Quando se chega à metodologia, surge outro tipo de problema: o desequilíbrio. Há dissertações com abordagens demasiado simples, pouco justificadas, e outras com metodologias extremamente complexas, mas mal explicadas ou desnecessárias. O mais importante não é a sofisticação, mas a coerência. A metodologia deve responder diretamente ao problema definido e deve ser clara ao ponto de poder ser replicada por outro investigador. Sempre que um leitor fica com dúvidas sobre “como é que isto foi feito”, algo falhou.
A questão dos dados também merece atenção. Muitos estudantes preocupam-se em ter “muitos dados”, quando o mais importante é ter dados fiáveis, bem selecionados e transparentes. A origem dos dados, os critérios de escolha e as suas limitações devem estar bem explicados. Assumir incertezas não fragiliza o trabalho — pelo contrário, demonstra maturidade científica.
Na apresentação de resultados, há outro erro recorrente: confundir descrição com análise. Mostrar tabelas, gráficos e números não chega. É necessário interpretar, explicar padrões, relacionar com a literatura e, acima de tudo, responder à pergunta inicial. É aqui que o trabalho começa a ganhar verdadeira profundidade.

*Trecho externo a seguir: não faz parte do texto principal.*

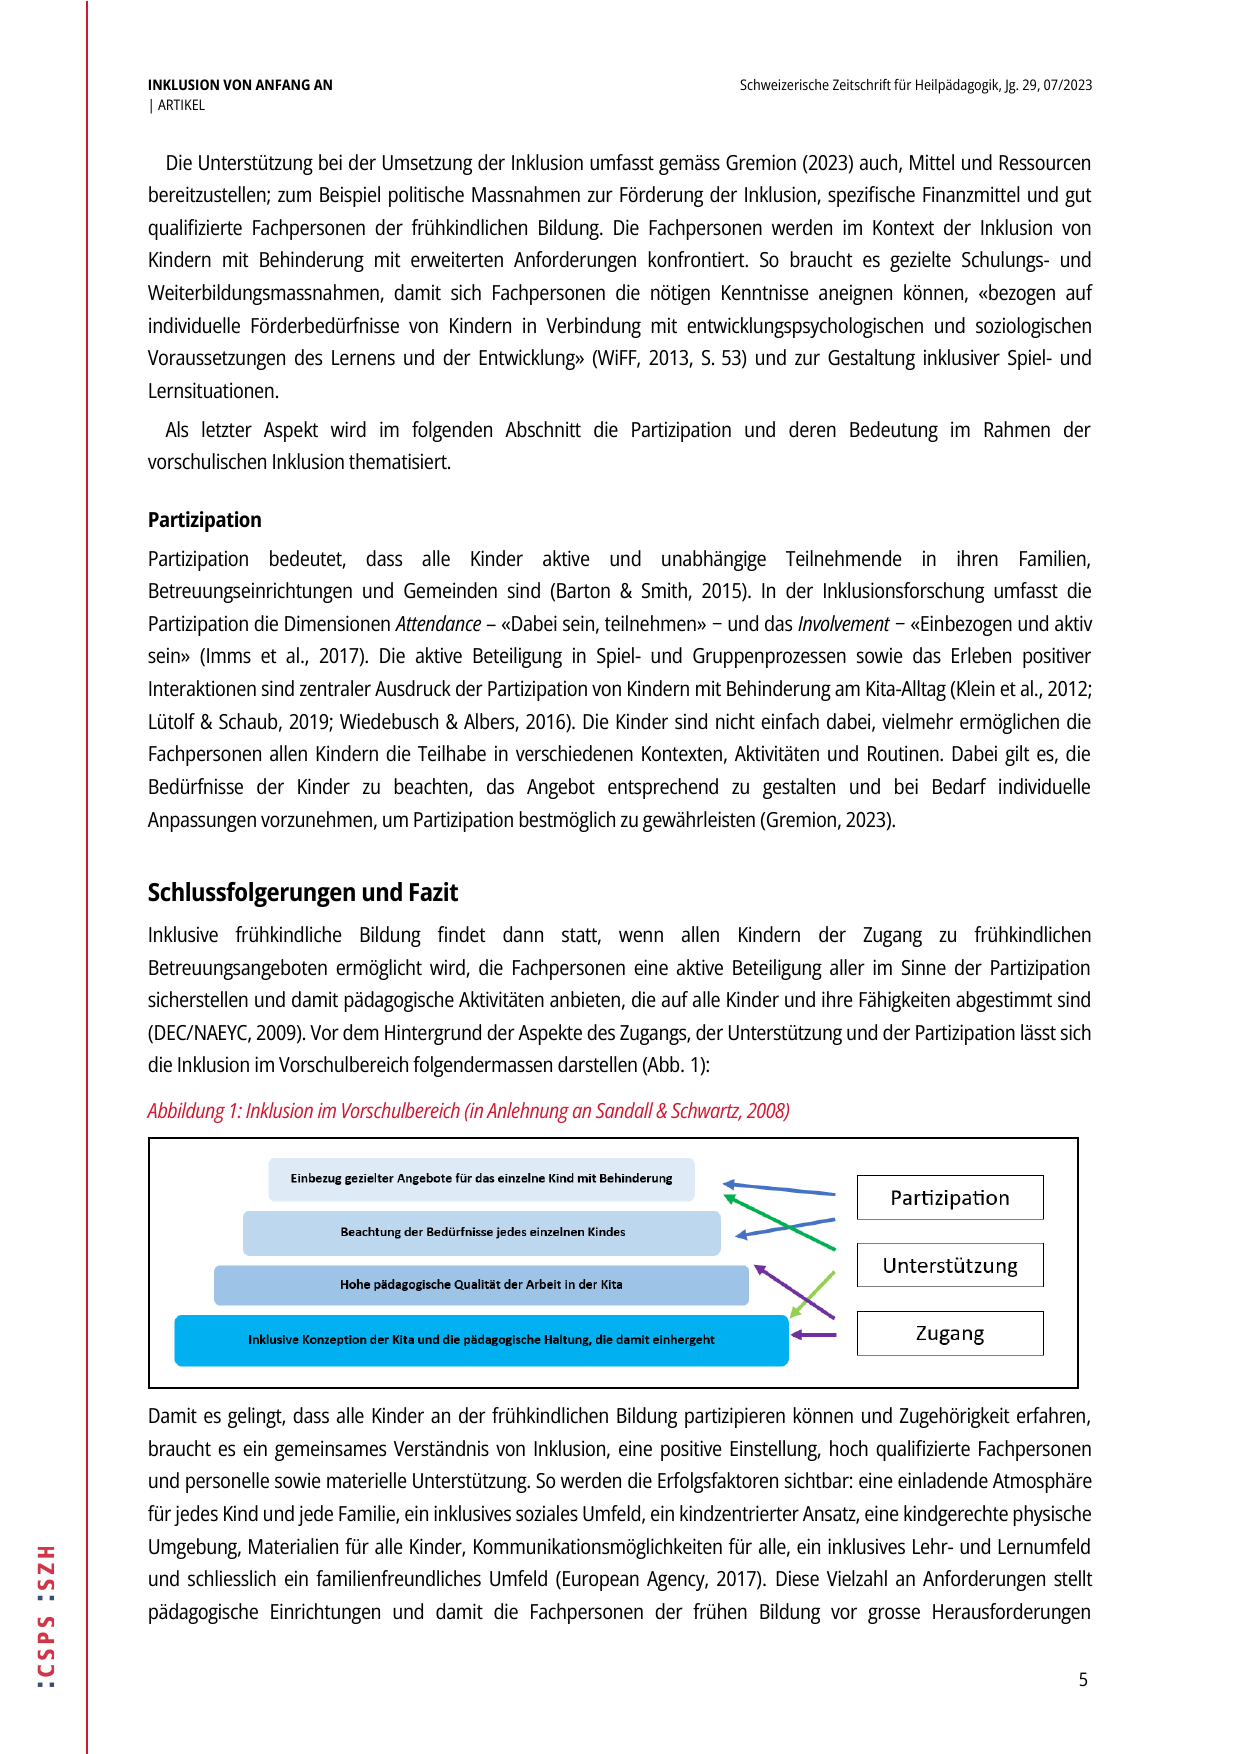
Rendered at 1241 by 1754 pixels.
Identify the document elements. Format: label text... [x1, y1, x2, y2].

Mas é na discussão que se percebe, de forma mais clara, o nível do aluno. Esta é a secção onde se espera pensamento crítico, capacidade de síntese e alguma independência intelectual. Não basta repetir resultados — é preciso explicar o seu significado, reconhecer limitações, comparar com outros estudos e retirar implicações. Muitas dissertações falham aqui porque o aluno não vai além do óbvio.

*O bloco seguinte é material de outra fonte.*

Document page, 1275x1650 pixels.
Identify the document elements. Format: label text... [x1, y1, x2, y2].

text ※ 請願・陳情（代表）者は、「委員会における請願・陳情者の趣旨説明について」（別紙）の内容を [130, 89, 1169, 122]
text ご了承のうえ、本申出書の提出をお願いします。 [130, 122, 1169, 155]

Aliás, as limitações são outro ponto sensível. Nenhum trabalho é perfeito, e o júri sabe disso. O problema não está em ter limitações, mas em ignorá-las ou escondê-las. Um bom trabalho identifica claramente onde pode falhar, qual o impacto dessas falhas e o que poderia ser feito de forma diferente.

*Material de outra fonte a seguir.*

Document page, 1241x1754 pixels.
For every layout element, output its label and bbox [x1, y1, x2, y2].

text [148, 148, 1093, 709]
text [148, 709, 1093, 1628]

Outro aspeto que distingue trabalhos fortes é a sua utilidade. Especialmente em mestrados, espera-se que a dissertação tenha alguma aplicação prática, ou pelo menos que contribua para decisões, melhoria de processos ou desenvolvimento de conhecimento. Quando o trabalho consegue mostrar para que serve, ganha automaticamente relevância.
A clareza da escrita também não deve ser subestimada. É surpreendente quantos bons trabalhos perdem qualidade por causa de frases confusas, repetições ou falta de estrutura. Escrever bem não é escrever de forma complexa — é escrever de forma clara, lógica e direta.
Por fim, há um momento que muitos alunos subestimam: a defesa. Uma dissertação não termina quando é entregue, mas quando é defendida. É nesse momento que o aluno mostra se domina realmente o que fez. Uma boa defesa pode elevar significativamente a avaliação, enquanto respostas vagas ou pouco críticas podem ter o efeito contrário.
No fundo, uma boa dissertação de mestrado não é apenas um documento técnico. É a demonstração de que o aluno consegue pensar de forma estruturada, questionar, justificar decisões e reconhecer limites. Mais do que cumprir um requisito académico, é o momento em que deixa de ser apenas alguém que reproduz conhecimento e passa a ser alguém que contribui, ainda que de forma modesta, para o produzir.